Le film développe trois niveaux : l'initiation d'un jeune homme à l'amitié, l'amour, la vie professionnelle et l'action. En effet (second niveau) il est mêlé aux frasques d'agents secrets désabusés, occupés à constituer un lucratif réseau d'ingénieurs russes prêt à travailler à l'Ouest. L'examen de conscience de Mathias le conduit à démasquer les coupables et surtout (troisième niveau) à trouver une place juste dans un monde qui a perdu ses repères après la chute du mur de Berlin (Scène avec Bleicher dans le train puis au café, et scène finale).

Mathias ne cesse de pénétrer des cercles de pouvoir disjoints (pouvoir politique, sentimental, physique, scientifique). Apparemment disjoints, et c'est l'enjeu du film, exprimé à travers cet objet à l'évidence métaphorique : une tête coupée, image de la conscience, venue congelée du goulag. Mathias expertise la tête. Il procède ainsi à la fois à un examen de conscience et à sa protection contre les appareils qui veulent se l'approprier. Il effectue, à son corps défendant (et souffrant), un travail qui tend à ordonner le monde compliqué et contradictoire qu'il avait à prendre en charge.
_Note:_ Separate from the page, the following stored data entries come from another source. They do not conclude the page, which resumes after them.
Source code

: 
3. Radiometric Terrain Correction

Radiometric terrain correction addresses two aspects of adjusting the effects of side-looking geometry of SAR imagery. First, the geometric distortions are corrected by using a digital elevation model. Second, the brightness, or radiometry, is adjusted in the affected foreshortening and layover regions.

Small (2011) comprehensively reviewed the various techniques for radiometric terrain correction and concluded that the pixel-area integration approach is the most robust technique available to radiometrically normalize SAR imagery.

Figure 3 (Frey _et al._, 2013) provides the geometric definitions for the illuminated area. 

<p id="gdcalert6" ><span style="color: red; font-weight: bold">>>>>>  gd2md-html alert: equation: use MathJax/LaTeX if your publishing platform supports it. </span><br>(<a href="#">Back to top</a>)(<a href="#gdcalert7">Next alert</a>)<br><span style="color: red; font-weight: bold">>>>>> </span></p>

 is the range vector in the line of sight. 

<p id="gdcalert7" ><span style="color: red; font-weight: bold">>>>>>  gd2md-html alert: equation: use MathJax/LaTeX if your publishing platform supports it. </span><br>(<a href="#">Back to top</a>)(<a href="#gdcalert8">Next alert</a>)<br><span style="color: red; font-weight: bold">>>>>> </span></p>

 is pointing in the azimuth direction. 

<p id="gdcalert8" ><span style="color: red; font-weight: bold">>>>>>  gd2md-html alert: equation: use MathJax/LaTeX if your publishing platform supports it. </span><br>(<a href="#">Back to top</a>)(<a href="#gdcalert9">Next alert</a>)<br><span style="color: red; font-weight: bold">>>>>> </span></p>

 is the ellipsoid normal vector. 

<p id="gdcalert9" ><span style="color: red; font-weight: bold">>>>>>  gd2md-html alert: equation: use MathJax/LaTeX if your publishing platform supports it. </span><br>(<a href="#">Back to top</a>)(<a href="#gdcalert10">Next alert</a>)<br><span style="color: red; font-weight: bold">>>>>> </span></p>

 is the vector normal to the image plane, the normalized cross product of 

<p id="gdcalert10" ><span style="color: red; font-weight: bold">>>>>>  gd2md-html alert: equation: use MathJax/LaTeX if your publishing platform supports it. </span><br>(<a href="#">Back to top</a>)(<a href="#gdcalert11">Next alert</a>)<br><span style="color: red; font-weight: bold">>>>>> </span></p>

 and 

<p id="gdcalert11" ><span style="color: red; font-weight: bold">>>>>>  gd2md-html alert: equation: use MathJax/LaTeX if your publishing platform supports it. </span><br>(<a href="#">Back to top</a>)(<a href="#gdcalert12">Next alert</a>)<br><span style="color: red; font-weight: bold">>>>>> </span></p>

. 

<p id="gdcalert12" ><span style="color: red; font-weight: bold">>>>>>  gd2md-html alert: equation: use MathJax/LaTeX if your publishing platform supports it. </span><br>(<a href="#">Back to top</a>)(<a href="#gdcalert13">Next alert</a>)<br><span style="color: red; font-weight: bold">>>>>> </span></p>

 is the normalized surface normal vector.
C'est une opération violente et Desplechin procède en une succession de coups de force qui font sauter des verrous, de la rencontre avec le flic dans le train à la bagarre finale, en passant par des situations où sont désignées les inégalités sociales, le rappel d'Auschwitz, la dureté arrogante de celui qui partage son appartement.

Mathias ne sauvera peut -être pas le monde mais, dans un contexte d'endormissement généralisé et de militarisation omniprésente, il s'est trouvé une morale individuelle. Les sentinelles d'aujourd'hui ne sont plus les diplomates mais ceux qui se penchent sur le passé, la mémoire, les causes de la mort des autres. Ceux qui se penchent sur la vie des morts y trouvent une morale qui dépasse celle du quotidien.

 

Scènes remarquables:

Mathias revient de la soirée et range la tête dans le globe terrestre. Il soigne William qui l'interroge. Dans le dialogue Mathias ment alors, qu'en montage parallèle, le flash-back dit la vérité de la rencontre avec Blusher. Dans ce flash-back, Blusher explique ses motivations : Tout le monde est content, c'est la fin de l'après-guerre. En 45 on s'est réparti le monde pour que ça ne se reproduise pas avec des choses de curé : la SDN, l'ONU... . Mais en séparant le monde en deux, les diplomates de 1945 espéraient pouvoir éviter le renouvellement d'Auschwitz : chaque camp surveille l'autre pour que la barbarie ne se reproduise plus. La fin de l'après-guerre menace cet équilibre. Le camp des vainqueurs privilégie une innocence de façade. Le manque de vigilance conduit au retour possible du passé.

Mathias se réveille à l'hôpital militaire où il suit une cure de sommeil : "Nos pères ont construit un monde, et c'est comme si on ne lui laissait pas sa chance. La guerre a fait autant de morts qu'il y a de vivants en France. La guerre a fait un milliard de morts et c'est comme si on leur crachait dessus. Mon père était diplomate, moi je suis médecin pathologiste."